Rizky Ridho mencium logo Persija Jakarta setelah mencetak gol untuk klub berjuluk Macan Kemayoran itu. (Foto: Instagram @rizkyridhoramadhani)
Berita Terkini, Eksklusif di WhatsApp Inilah.com
Pelatih Persija Jakarta, Mauricio Souza meminta dua pemainnya, Rizky Ridho dan Jordi Amat, segera melupakan kegagalan lolos ke Piala Dunia 2026. Ia menegaskan, keduanya kini harus kembali fokus membantu Macan Kemayoran meraih kemenangan di Super League.
Ridho dan Amat menjadi bagian dari skuad Timnas Indonesia yang tampil di kualifikasi Piala Dunia 2026 zona Asia putaran keempat. Ridho sempat tampil menghadapi Irak, sementara Amat tidak mendapat menit bermain.
“Saya tidak melihat hal itu (tekanan-red) di mereka. Jordi saat ini sudah berumur 34 tahun, sedangkan Rizky Ridho sudah beberapa kali bermain di Timnas Indonesia juga,” kata Souza usai memimpin sesi latihan Macan Kemayoran, Rabu (15/10/2025).
“Jadi, mereka harus cepat move on dari hal itu karena sudah lewat. Memang, seluruh Indonesia berharap jika Timnas lolos ke Piala Dunia, tapi sayangnya tidak,” kata Souza lagi.
Souza tak menampik, Persija punya harapan lebih kepada Ridho dan Amat untuk membawa skuad Garuda lolos ke putaran final Piala Dunia 2026. Sayang, harapan itu urung terwujud. Akan tetap Macan Kemayoran meyakini keduanya sudah memberikan penampilan terbaik.
“Saya yakin mereka memberikan 100 persen untuk Timnas ketika di sana. Tapi sekarang saatnya fokus ke klub, karena kita harus kembali ke jalur kemenangan,” ucap Souza.
Menurut Souza, sepak bola bukan semata soal hasil akhir, tapi tentang performa dan konsistensi di lapangan. Ia mencontohkan laga terakhir Persija melawan Borneo FC, di mana timnya sebenarnya tampil dominan namun kurang tajam di depan gawang.

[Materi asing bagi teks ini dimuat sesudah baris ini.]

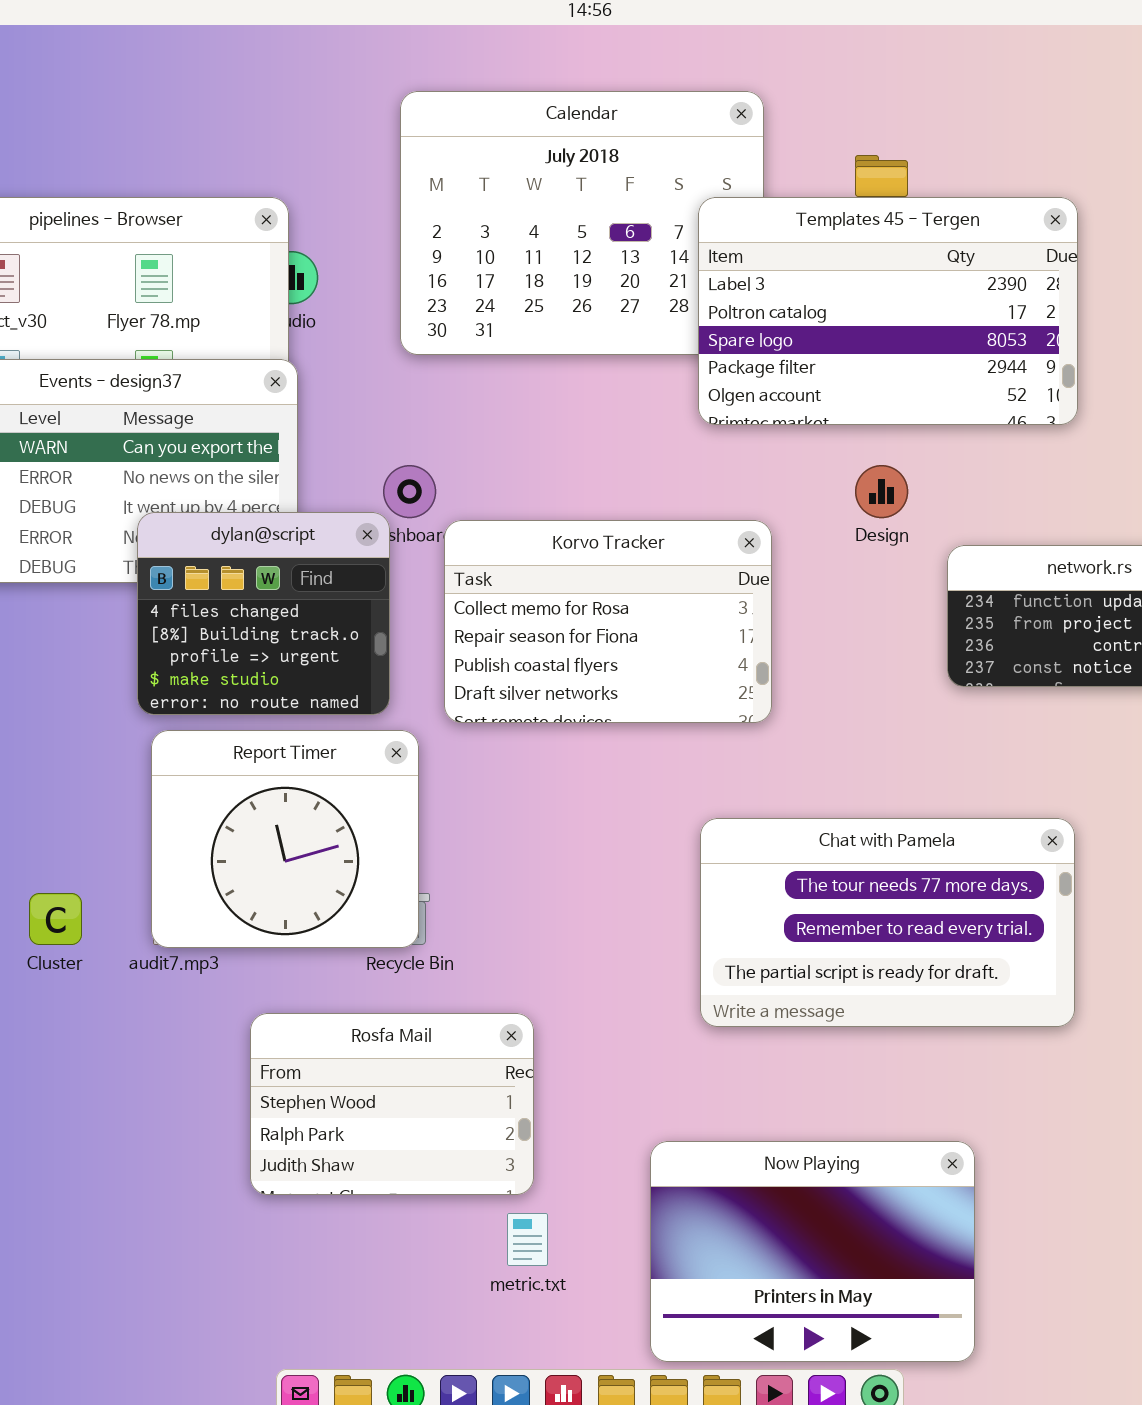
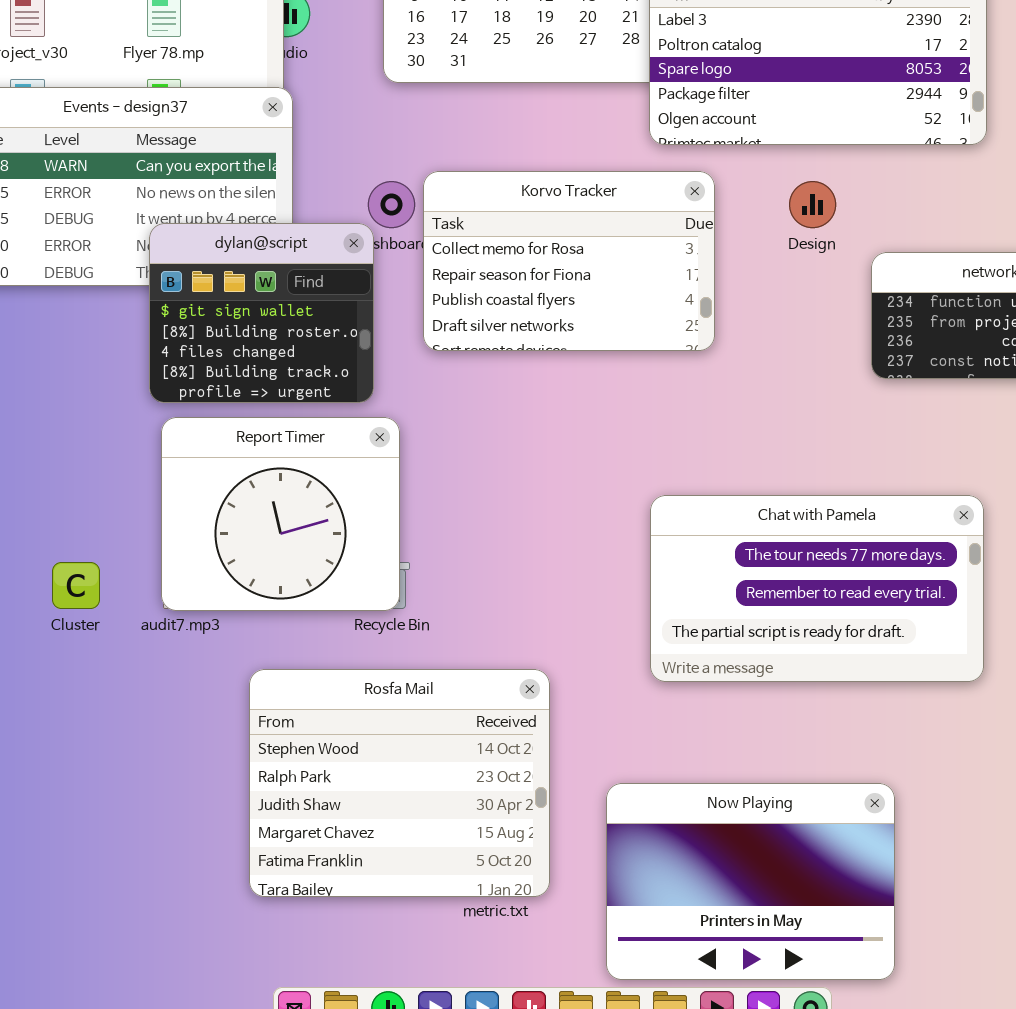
dylan@script: [137,512,390,715] -> [149,223,374,403], scrolled up 2 rows
Korvo Tracker: [444,520,772,723] -> [423,171,715,351], moved
Rosfa Mail: [250,1013,534,1195] -> [249,669,550,897], resized

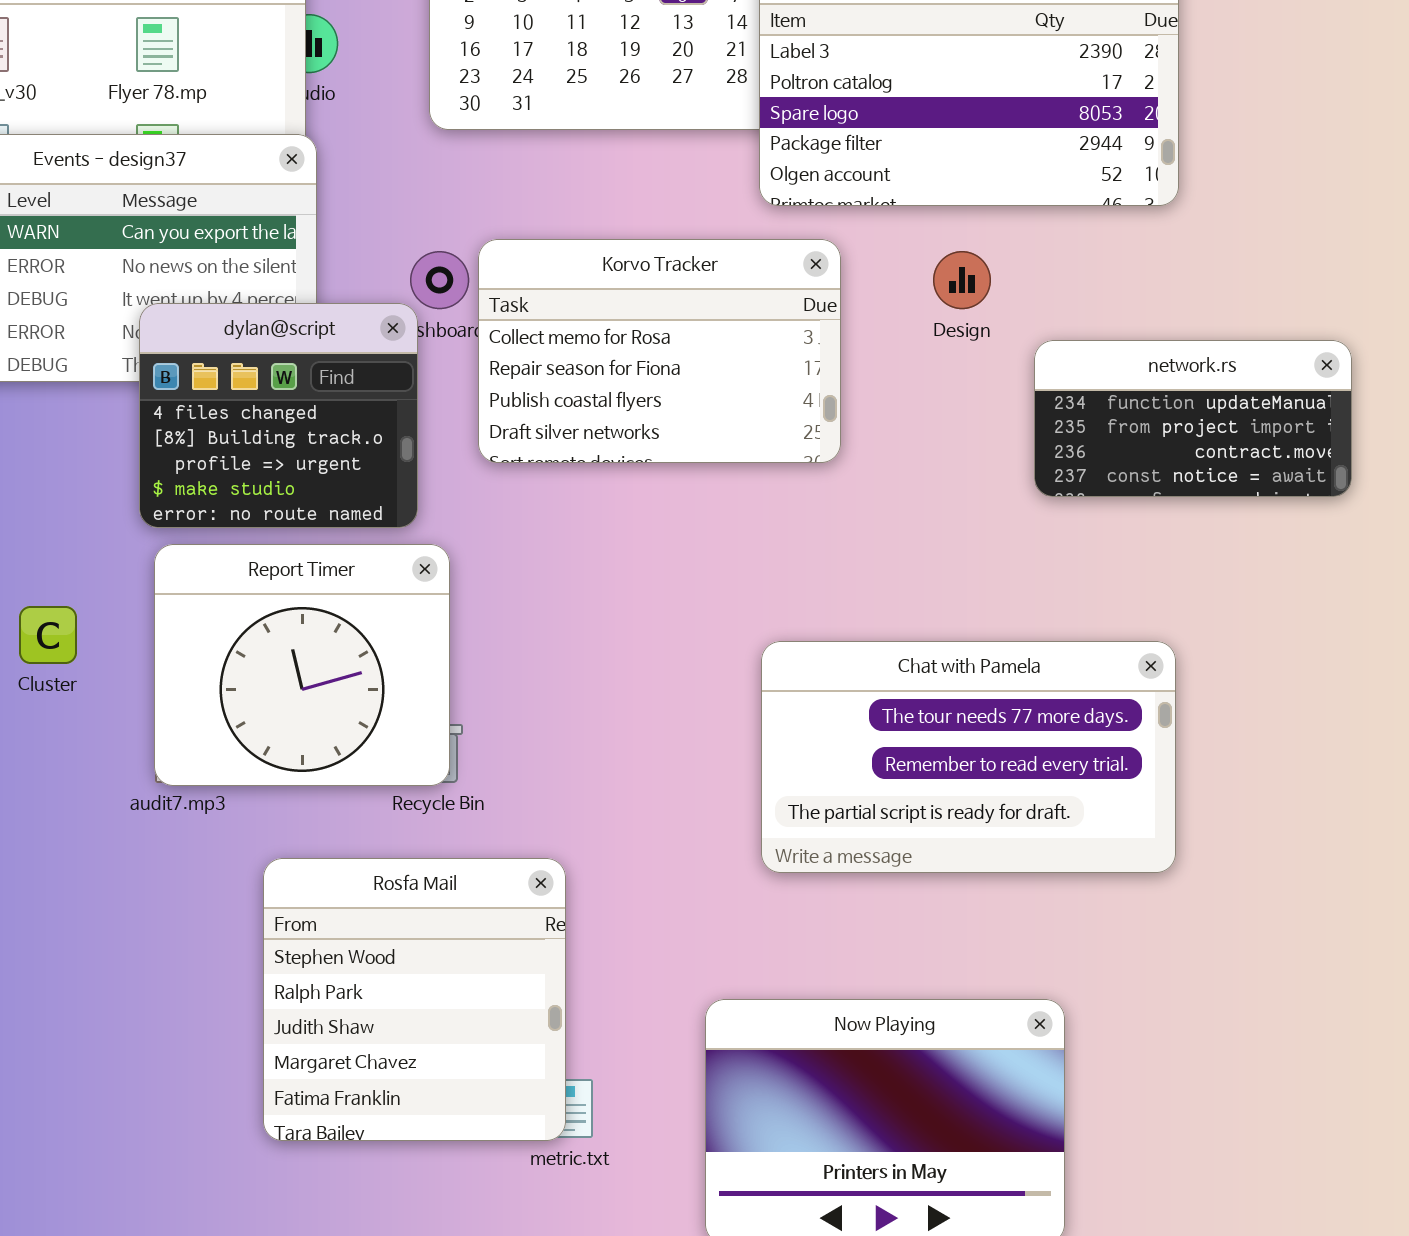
dylan@script: [149,223,374,403] -> [139,303,418,528], scrolled down 2 rows
Cluster: [52,562,100,609] -> [19,606,77,664], moved
Rosfa Mail: [249,669,550,897] -> [263,858,566,1141], resized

Nahas, tim asuhannya harus pulang dengan tangan hampa setelah menelan kekalahan 1-3 di kandang Pesut Etam, julukan Borneo FC.
“Sepak bola menurut saya dilihat dari performa. Performa bagus membawa kemenangan, dan performa yang buruk membawa kekalahan. Kalau kita sedikit lebih baik dalam hal bertahan ketika melawan Borneo FC, kita punya peluang besar untuk menang,” tuturnya.
“Kita mencetak 24 peluang untuk mencetak gol saat itu, sedangkan mereka hanya 12 kali. Tapi dari 12 kesempatan itu, mereka mencetak tiga gol, sedangkan kami dari 24 hanya satu. Jadi, tim ini punya peluang besar, tinggal penyelesaian akhirnya saja. Ini bukan masalah mental, hanya soal fokus dan kembali ke jalur kemenangan,” pungkas Souza.